Work instruction:
Please write out the passage on Chin Sophonpanich word for word, from "Chin Sophonpanich (ชิน" to "and Bangkok Insurance.".
Segment Start: Selected passage
Chin Sophonpanich (ชิน โสภณพนิช; 陳弼臣 (Chén Bìchén); 10 November 1910 – 4 January 1988) was a Thai entrepreneur who founded Bangkok Bank and Bangkok Insurance.

== Biography ==
Chin was born in Wat Sai quarter in Thonburi Province (currently Chom Thong District) to a Thai Chinese family. His father was a Chinese immigrant from Chaoyang, Shantou, Guangdong, China who worked at a sawmill, while his mother was a local-born Thai Chinese. At the age of five years, Chin was sent back to China for education, and upon returning to Thailand at 17, he took up his first job as a manual labourer. In 1944, Chin founded Bangkok Bank, which started with only two shophouses. The bank later expanded and diversified into Hong Kong. Chin lived in Hong Kong from 1957 on, when Thailand came under the rule of Sarit Thanarat, after he fell out of favour with the former dictator. By 1972, the bank was listed on the Hong Kong Stock Exchange.
Segment End: Selected passage
Segment Start: Dataset content
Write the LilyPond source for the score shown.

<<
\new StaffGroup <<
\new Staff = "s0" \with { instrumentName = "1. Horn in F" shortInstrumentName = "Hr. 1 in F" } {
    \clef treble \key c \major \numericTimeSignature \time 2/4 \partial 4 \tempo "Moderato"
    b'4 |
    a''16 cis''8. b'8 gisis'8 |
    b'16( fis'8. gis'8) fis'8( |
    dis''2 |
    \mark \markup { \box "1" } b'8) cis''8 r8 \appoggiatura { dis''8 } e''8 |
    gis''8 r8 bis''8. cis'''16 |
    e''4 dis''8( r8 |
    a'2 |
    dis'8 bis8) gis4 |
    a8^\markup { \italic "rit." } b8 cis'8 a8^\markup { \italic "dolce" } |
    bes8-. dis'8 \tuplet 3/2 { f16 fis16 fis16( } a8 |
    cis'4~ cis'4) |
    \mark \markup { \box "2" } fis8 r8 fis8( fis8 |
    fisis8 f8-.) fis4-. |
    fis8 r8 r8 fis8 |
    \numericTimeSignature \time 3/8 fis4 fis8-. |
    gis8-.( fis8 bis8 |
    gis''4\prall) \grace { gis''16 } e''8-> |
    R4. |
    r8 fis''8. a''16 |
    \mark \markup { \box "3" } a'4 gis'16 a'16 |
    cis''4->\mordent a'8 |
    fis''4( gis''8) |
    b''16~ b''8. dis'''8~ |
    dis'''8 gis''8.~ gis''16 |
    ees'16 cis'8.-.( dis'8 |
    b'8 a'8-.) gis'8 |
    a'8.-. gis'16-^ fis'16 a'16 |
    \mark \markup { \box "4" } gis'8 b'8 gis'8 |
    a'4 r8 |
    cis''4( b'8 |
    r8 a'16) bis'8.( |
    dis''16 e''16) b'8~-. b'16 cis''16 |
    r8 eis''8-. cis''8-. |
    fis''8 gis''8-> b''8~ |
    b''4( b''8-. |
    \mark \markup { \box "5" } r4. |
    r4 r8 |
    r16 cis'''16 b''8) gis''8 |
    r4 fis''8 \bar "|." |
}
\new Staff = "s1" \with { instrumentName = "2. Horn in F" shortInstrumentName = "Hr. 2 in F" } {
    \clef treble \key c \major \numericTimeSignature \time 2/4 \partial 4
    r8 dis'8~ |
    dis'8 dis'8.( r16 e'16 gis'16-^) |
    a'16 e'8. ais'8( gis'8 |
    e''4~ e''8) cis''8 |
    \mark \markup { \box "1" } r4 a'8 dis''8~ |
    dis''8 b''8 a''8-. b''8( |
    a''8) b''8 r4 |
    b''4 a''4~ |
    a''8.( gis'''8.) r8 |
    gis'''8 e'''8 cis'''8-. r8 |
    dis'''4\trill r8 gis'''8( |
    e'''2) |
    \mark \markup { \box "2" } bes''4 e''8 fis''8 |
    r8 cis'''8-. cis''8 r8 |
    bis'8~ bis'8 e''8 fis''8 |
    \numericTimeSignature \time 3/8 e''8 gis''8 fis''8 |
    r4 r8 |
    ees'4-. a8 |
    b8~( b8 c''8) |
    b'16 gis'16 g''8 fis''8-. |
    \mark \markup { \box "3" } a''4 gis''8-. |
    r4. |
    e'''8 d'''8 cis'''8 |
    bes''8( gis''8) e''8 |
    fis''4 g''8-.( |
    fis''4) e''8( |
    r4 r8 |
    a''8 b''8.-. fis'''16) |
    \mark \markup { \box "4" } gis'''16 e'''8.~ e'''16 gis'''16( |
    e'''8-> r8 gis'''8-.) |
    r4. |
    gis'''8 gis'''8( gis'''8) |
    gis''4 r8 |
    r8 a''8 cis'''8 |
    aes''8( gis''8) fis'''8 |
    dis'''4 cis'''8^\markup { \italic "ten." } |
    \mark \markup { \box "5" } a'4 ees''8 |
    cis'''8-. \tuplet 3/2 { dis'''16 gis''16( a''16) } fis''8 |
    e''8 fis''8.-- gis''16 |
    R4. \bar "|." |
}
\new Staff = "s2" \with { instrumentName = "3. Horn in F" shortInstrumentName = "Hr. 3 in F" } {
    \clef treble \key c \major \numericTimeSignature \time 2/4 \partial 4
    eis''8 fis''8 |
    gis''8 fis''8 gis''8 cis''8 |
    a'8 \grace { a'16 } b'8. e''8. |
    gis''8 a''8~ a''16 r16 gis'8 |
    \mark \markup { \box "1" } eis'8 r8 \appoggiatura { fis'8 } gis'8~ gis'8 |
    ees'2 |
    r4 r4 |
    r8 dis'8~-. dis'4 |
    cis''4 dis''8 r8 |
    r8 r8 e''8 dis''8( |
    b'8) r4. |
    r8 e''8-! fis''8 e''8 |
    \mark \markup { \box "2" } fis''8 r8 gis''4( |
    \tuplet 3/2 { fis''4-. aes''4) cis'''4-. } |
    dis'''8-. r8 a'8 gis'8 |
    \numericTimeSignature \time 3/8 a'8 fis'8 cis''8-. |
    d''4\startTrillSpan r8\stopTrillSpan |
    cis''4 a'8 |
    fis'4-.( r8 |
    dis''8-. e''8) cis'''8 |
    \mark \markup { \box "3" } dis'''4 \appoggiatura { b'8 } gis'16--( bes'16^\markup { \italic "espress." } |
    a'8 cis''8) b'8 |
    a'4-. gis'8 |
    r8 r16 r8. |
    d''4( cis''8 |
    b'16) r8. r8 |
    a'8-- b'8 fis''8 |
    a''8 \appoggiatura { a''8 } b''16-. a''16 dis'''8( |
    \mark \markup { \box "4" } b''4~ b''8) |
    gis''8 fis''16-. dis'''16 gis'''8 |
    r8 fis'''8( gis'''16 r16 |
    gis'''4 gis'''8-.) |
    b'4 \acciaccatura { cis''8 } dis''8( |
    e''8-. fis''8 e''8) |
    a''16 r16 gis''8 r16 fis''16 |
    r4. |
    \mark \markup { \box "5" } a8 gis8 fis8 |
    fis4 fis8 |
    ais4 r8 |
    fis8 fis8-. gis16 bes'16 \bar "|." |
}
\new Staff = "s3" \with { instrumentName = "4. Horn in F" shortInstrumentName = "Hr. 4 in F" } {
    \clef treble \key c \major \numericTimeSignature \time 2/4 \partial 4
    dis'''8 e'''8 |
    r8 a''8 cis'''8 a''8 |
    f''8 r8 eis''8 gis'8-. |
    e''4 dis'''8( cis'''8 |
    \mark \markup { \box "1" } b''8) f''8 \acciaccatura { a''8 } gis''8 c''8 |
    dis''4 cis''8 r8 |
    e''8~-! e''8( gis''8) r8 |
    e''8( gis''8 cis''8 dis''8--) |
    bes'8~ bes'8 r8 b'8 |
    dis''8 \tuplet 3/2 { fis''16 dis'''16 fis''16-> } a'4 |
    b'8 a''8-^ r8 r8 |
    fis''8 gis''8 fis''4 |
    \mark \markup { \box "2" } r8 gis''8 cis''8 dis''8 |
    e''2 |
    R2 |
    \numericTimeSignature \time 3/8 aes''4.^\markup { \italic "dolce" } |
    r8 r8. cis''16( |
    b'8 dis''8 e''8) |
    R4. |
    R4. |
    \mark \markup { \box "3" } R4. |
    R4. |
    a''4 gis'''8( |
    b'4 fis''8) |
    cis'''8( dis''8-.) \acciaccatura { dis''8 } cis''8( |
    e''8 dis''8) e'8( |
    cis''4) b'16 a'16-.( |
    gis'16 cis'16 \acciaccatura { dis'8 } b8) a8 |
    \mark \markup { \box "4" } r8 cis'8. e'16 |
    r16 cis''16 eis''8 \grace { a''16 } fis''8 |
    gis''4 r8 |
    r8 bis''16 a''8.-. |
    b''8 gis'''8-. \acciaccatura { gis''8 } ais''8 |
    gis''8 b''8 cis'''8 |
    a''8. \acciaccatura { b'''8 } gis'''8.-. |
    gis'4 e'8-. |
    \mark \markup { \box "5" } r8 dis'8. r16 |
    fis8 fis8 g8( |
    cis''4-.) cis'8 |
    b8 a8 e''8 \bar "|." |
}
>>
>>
Segment End: Dataset content
Output for this exercise:
Chin Sophonpanich (ชิน โสภณพนิช; 陳弼臣 (Chén Bìchén); 10 November 1910 – 4 January 1988) was a Thai entrepreneur who founded Bangkok Bank and Bangkok Insurance.